== Prompt 1 ==
Using the passage below on foundation piles, explain in one to three sentences why piles made by the continuous flight auger-injected method often turn out defective.
== Prompt 2 ==
According to the passage below on foundation piles, what part of a continuous flight auger machine extracts the auger once boring reaches the required pile depth?

== Excerpt to read ==

===

FOUNDATION PILES This invention relates to methods of forming foundation piles, and also to apparatus for performing the methods of this invention.
When constructing a building on ground which may not support normal foundations, it is a common practice to form foundation piles in the ground, and then construct the building on those piles. For many years, a pile-driving technique has been employed., in effect hammering a pre-formed hollow steel pipe into the ground to a suitable depth, whereafter the pipe is filled with concrete or other suitable settable material to form the pile. After a number of such piles have been formed, the construction work may commence, picking up on the exposed tops of the piles.
More recently, there has been developed a method for forming foundation piles known as a "Continuous flight auger-injected" piling. In this method, a longflighted auger having a hollow stem is rotated into the ground, down to the required pile depth. Then, as the auger is extracted from the ground, concrete (or a similar constructional settable material such as a grout) is pumped into the upper end of the hollow stem of the auger, so as to leave through the open lower end of the auger stem and fill the void left by the rising auger. When the lower end of the auger has been raised substantially to ground level, the concrete pumping is halted, leaving a plug of concrete in the bore in the ground formed by the auger. If required, reinforcements such as steel bars may then be inserted into the concrete plug.
It will be appreciated that, as compared to conventional pile driving, the continuous flight augerinjected piling method is relatively fast and hence economical to perform; it can moreover be used in a wide variety of soil conditions. There is the further advantage that environmental disturbance - and particularly noise and vibration - are kept to a minimum, especially as compared to conventional piledriving techniques. Despite these advantages, experience has shown that foundation piles produced by the continuous flight auger-injected piling method often are defective, because it is difficult properly to match the rate of extraction of the auger to the rate of pumping of the concrete which is to fill the void left as the auger is withdrawn.
A long flighted hollow stem auger of the kind used with the continuous flight auger-injected piling method normally will be bored into the ground by means of a socalled continuous flight auger machine, which includes a winch to extract the auger, following boring to the required pile depth. The rate of extraction of the auger is controlled by the operator of the continuous flight auger machine, who also indirectly has to control the pumping of the concrete into the bore formed by the auger, during the extraction thereof. When the piling method was first used, the operator had to attempt to control the auger extraction using only his skill and experience - which often was very limited, so leading to a defective pile.As a result, there have been various proposals for assisting the driver to control the pumping of the concrete and/or the rate of extraction of the auger, in an attempt reliably to produce betterformed piles. These proposals have included supplying the operator with information indicative of the instantaneous depth of penetration of the auger, the number of rotations performed by the auger, the speed of rotation of the auger, the quantity of concrete used, and the rate of flow of concrete during the pumping operation. There have moreover been proposals to measure the pressure of the concrete pumped along the duct leading to the auger itself, in an attempt to control the pressure of the concrete leaving the lower end of the auger and filling the bore formed thereby.

===

== Raw data ==
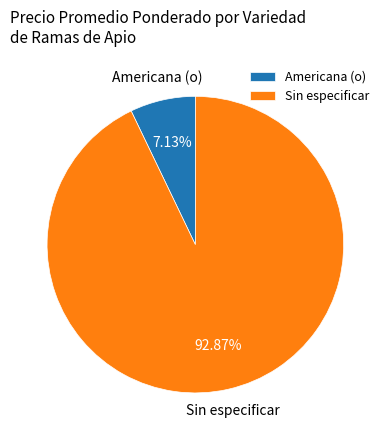

Approximately how many times larger is the value at Sin especificar compared to Americana (o)?

13.0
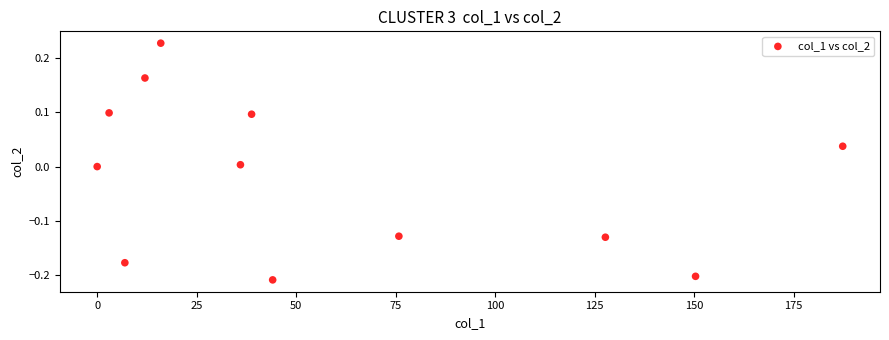

What is the average X value?

58.2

===

== Written reply 1 ==
Such piles are often defective because it is hard to match the rate at which the auger is extracted to the rate at which concrete is pumped in to fill the void the rising auger leaves. The machine operator controls the extraction rate and only indirectly controls the pumping. Early on, operators had to rely on their own skill and experience, which was often very limited.

== Written reply 2 ==
A winch.